═══ Information shown

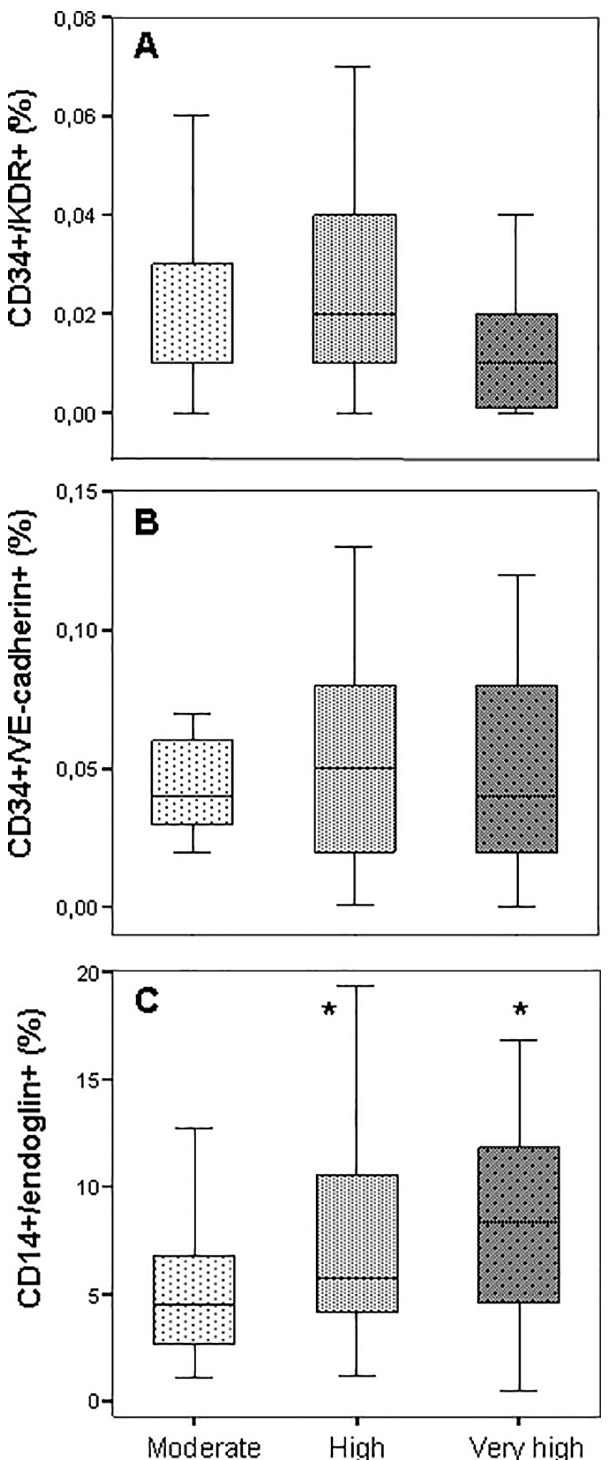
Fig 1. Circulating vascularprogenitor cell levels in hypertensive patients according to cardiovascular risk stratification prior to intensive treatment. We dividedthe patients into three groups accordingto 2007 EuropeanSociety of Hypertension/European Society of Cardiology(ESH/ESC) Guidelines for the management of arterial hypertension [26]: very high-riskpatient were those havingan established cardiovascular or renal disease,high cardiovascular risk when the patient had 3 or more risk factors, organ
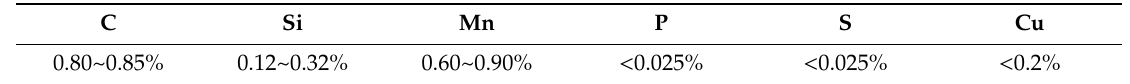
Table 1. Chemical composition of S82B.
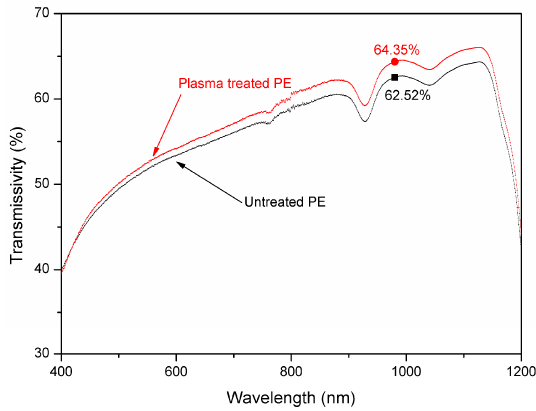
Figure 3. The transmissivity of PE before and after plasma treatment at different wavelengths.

══════

■ Assignment ■
Every line holding the string "treatment" should be copied here, so please find those lines in the data.

■ Output for this exercise ■
Fig 1. Circulating vascularprogenitor cell levels in hypertensive patients according to cardiovascular risk stratification prior to intensive treatment. We dividedthe patients into three groups accordingto 2007 EuropeanSociety of Hypertension/European Society of Cardiology(ESH/ESC) Guidelines for the management of arterial hypertension [26]: very high-riskpatient were those havingan established cardiovascular or renal disease,high cardiovascular risk when the patient had 3 or more risk factors, organ
Figure 3. The transmissivity of PE before and after plasma treatment at different wavelengths.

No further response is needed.